(Dataset entries)
__________________________________________________
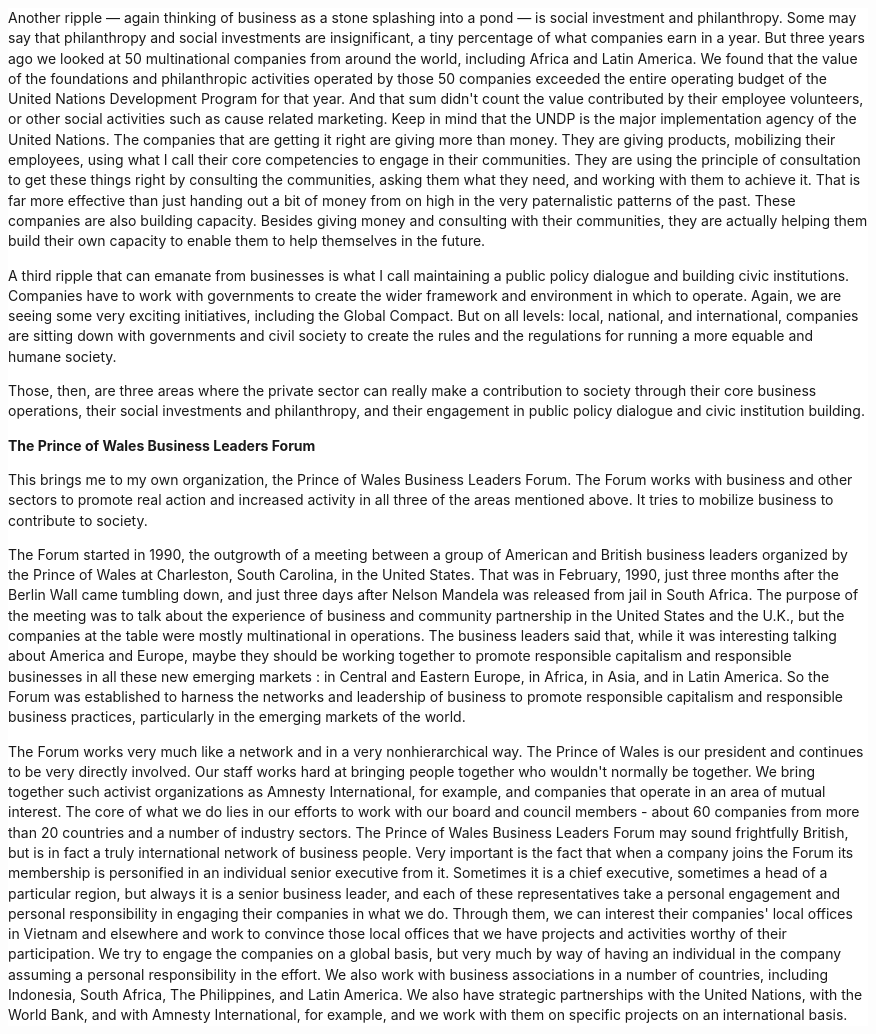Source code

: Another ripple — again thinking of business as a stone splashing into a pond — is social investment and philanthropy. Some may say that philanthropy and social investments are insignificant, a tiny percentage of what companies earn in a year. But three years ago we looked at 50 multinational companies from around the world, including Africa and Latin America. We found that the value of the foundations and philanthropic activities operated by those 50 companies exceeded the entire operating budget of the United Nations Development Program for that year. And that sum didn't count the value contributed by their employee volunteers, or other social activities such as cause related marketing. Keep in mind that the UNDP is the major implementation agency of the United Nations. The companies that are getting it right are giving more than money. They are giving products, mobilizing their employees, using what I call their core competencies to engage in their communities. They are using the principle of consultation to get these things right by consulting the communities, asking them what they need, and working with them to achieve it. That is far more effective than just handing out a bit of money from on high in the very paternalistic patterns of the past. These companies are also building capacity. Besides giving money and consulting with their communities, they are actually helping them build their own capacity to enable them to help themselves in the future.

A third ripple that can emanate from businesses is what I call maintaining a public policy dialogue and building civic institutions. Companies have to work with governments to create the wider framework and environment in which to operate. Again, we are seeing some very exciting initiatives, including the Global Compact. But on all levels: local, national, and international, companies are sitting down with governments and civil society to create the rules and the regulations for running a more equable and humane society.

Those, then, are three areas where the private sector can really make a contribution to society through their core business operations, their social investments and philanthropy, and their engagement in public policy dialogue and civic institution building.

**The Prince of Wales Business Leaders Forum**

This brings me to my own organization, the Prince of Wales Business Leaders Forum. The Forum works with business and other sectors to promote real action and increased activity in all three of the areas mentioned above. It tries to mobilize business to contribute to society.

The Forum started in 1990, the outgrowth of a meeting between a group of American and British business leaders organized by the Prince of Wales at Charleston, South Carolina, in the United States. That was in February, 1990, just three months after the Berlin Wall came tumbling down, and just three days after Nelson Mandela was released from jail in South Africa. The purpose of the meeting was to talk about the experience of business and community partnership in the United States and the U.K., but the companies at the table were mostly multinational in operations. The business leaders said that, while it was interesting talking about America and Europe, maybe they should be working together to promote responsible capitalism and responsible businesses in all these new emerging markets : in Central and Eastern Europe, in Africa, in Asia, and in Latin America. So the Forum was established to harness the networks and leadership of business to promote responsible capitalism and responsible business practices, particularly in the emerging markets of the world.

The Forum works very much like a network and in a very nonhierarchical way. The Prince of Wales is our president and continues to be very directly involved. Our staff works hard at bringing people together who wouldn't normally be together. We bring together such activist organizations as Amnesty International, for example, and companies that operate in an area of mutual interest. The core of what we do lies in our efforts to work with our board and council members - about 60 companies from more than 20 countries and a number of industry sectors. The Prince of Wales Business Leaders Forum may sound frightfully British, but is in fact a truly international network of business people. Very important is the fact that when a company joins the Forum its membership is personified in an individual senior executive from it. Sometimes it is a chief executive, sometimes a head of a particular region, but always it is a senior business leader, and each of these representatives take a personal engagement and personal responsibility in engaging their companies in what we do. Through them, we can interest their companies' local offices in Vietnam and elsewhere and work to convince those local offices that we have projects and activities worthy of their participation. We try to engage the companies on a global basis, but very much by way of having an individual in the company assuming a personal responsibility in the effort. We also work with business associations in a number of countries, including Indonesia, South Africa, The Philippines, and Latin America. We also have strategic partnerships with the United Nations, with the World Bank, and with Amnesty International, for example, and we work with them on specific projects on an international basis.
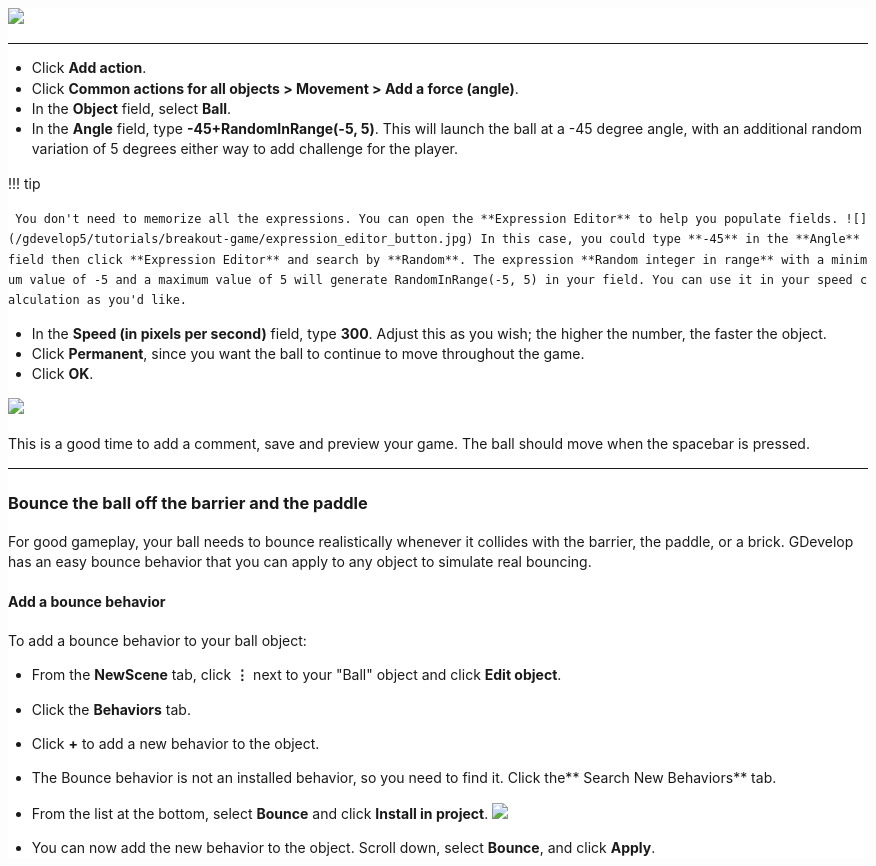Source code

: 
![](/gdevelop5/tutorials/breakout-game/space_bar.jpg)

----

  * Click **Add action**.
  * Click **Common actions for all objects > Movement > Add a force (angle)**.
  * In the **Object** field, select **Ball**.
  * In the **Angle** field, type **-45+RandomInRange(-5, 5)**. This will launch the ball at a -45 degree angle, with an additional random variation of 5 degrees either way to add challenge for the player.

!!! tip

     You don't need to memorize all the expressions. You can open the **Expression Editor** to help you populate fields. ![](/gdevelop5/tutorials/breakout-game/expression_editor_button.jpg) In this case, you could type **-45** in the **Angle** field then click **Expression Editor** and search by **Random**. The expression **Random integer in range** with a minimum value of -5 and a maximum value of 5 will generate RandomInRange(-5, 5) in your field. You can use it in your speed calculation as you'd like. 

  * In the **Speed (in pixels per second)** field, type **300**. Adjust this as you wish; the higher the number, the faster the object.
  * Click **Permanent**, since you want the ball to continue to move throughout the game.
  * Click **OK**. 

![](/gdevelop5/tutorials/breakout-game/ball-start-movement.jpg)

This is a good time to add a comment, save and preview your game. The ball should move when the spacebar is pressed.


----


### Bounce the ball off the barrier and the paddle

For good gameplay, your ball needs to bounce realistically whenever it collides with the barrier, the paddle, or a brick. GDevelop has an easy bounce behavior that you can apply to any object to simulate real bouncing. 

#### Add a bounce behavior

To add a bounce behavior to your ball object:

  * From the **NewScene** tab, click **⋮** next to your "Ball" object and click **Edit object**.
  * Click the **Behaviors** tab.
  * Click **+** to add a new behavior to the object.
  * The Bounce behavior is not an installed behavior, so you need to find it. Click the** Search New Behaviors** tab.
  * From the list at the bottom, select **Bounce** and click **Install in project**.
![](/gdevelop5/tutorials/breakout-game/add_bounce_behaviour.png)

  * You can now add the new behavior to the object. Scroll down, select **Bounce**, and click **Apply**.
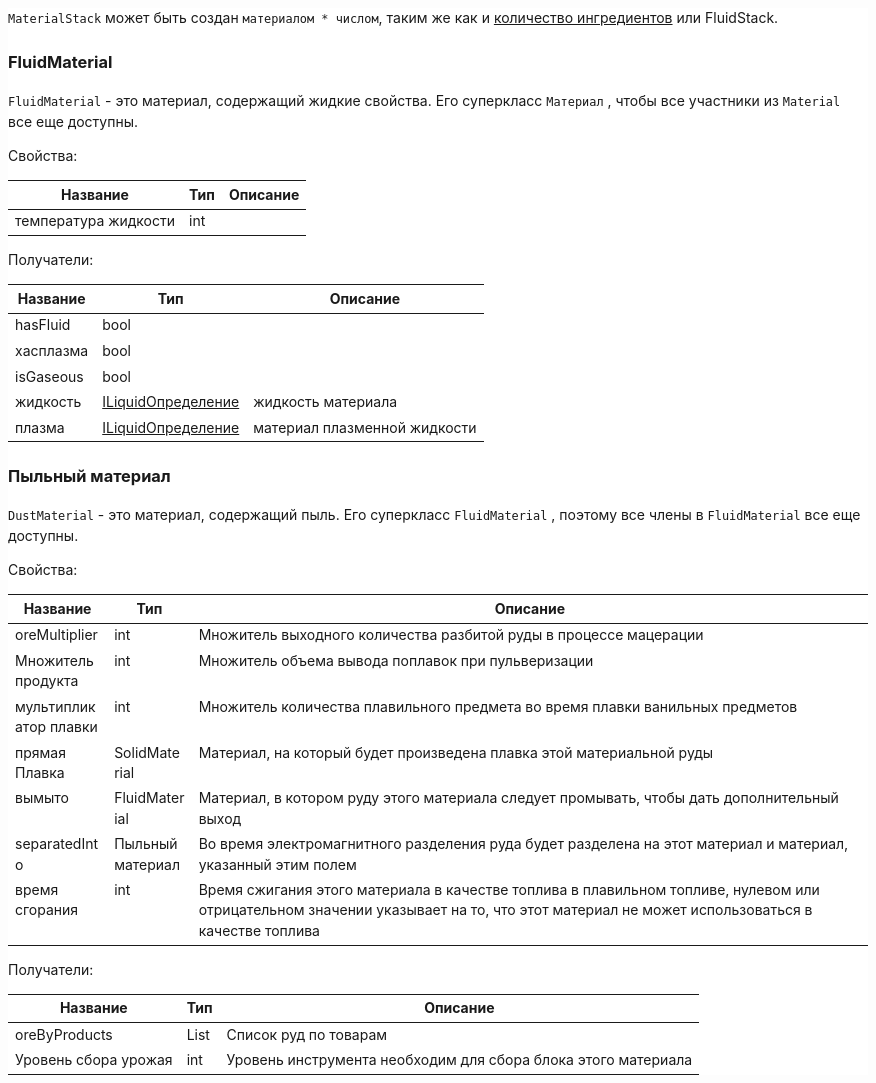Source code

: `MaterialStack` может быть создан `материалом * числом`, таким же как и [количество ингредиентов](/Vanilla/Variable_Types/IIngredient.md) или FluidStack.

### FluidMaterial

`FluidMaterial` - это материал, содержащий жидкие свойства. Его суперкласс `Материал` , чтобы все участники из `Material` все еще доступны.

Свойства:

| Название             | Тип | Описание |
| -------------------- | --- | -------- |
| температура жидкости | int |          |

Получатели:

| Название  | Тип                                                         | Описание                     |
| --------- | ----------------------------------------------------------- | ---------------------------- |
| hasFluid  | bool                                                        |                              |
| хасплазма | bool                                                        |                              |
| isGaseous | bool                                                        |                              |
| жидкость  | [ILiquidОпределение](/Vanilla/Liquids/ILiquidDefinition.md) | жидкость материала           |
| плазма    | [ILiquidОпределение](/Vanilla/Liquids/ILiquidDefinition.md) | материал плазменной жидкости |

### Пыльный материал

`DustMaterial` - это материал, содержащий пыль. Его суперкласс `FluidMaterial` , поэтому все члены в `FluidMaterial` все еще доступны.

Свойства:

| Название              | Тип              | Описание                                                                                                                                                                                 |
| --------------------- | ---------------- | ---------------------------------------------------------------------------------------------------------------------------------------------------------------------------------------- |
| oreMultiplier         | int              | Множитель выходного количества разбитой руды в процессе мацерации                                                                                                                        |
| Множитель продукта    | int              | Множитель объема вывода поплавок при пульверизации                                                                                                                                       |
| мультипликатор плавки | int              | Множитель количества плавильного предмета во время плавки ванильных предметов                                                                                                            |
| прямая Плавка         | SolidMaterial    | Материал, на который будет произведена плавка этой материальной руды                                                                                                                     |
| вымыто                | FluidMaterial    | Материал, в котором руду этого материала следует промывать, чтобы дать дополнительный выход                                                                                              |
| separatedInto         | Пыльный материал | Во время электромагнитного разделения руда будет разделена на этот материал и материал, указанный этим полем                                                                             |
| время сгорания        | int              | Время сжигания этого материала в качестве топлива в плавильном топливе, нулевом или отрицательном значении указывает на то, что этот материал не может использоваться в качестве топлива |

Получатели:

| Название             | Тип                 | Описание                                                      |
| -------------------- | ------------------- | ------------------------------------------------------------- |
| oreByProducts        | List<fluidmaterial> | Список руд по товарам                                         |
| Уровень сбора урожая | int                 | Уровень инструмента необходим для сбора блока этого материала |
__________________________________________________
■ **Task directions**:
Filter the entries above and keep only the lines with the word "social".

■ **Answer to this exercise**:
: Another ripple — again thinking of business as a stone splashing into a pond — is social investment and philanthropy. Some may say that philanthropy and social investments are insignificant, a tiny percentage of what companies earn in a year. But three years ago we looked at 50 multinational companies from around the world, including Africa and Latin America. We found that the value of the foundations and philanthropic activities operated by those 50 companies exceeded the entire operating budget of the United Nations Development Program for that year. And that sum didn't count the value contributed by their employee volunteers, or other social activities such as cause related marketing. Keep in mind that the UNDP is the major implementation agency of the United Nations. The companies that are getting it right are giving more than money. They are giving products, mobilizing their employees, using what I call their core competencies to engage in their communities. They are using the principle of consultation to get these things right by consulting the communities, asking them what they need, and working with them to achieve it. That is far more effective than just handing out a bit of money from on high in the very paternalistic patterns of the past. These companies are also building capacity. Besides giving money and consulting with their communities, they are actually helping them build their own capacity to enable them to help themselves in the future.
Those, then, are three areas where the private sector can really make a contribution to society through their core business operations, their social investments and philanthropy, and their engagement in public policy dialogue and civic institution building.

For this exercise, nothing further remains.